__Instructions for the task__.
What is the number of lines in the data holding the word "while"? Give that number by itself.

*** Opening of Extracted information ***

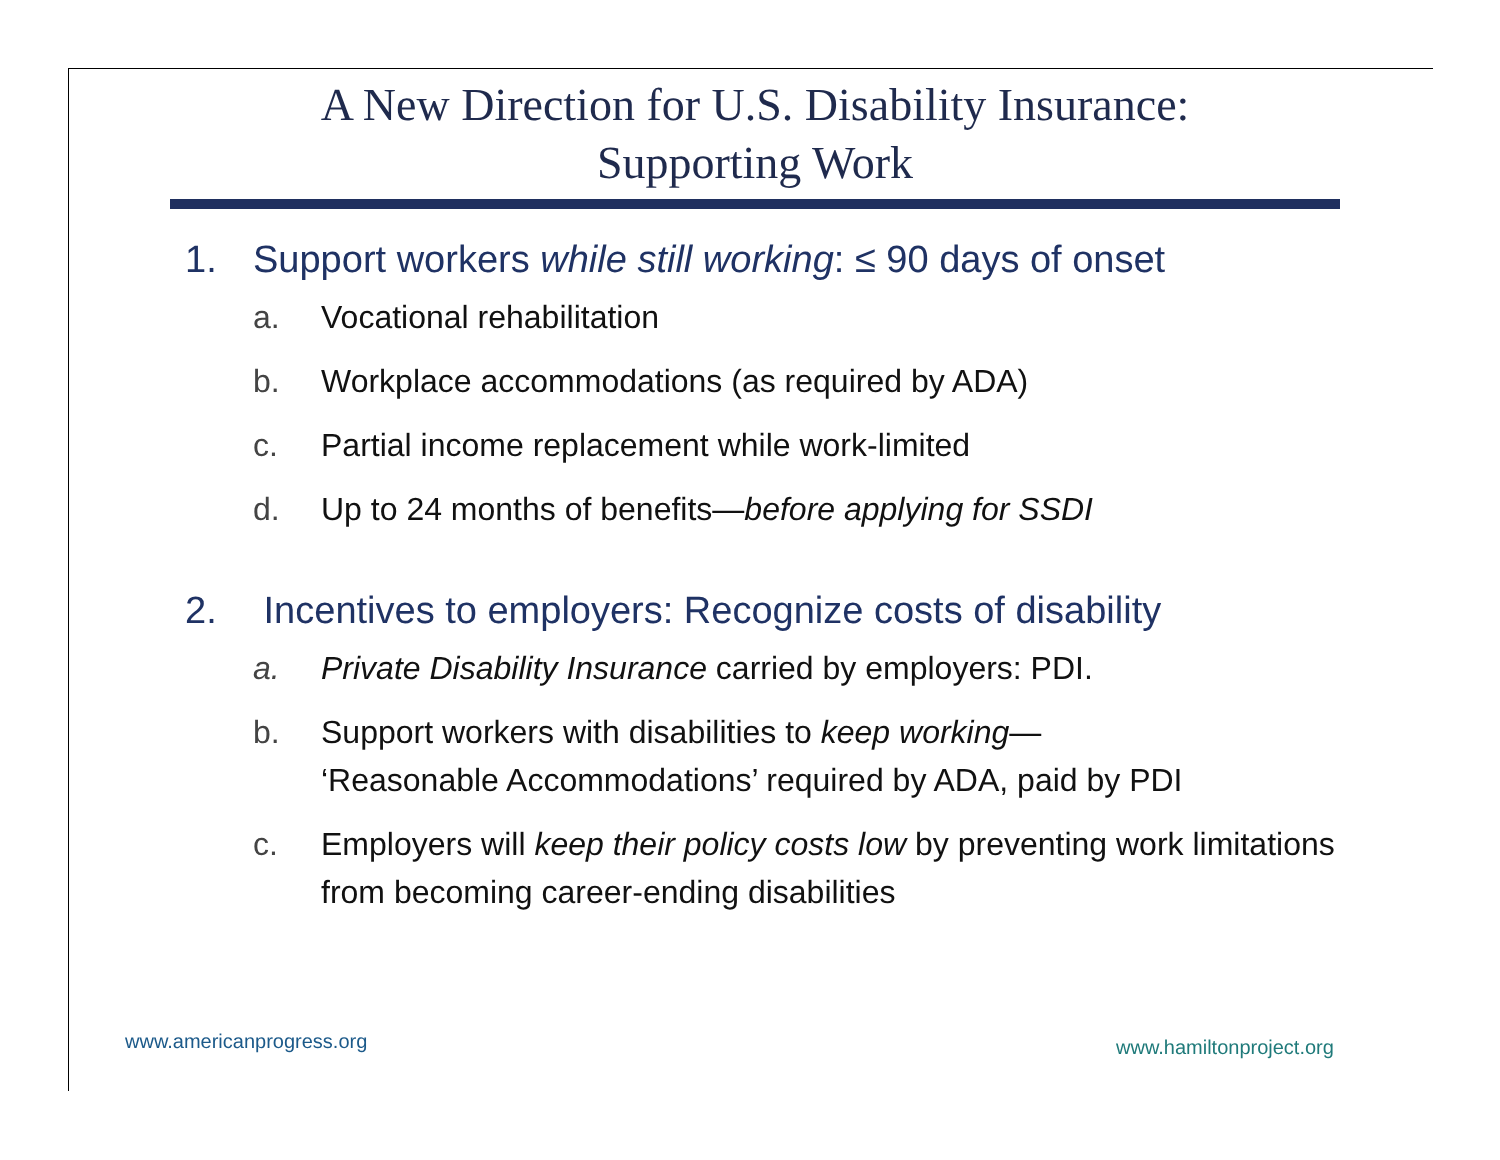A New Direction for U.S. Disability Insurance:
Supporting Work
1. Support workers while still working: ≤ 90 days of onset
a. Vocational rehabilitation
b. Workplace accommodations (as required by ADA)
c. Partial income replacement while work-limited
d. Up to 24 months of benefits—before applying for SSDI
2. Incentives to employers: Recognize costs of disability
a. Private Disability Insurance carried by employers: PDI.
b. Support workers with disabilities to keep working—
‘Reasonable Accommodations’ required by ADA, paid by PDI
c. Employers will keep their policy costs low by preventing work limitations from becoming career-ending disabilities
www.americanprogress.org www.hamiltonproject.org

*** Close of Extracted information ***

__Exercise answer__.
2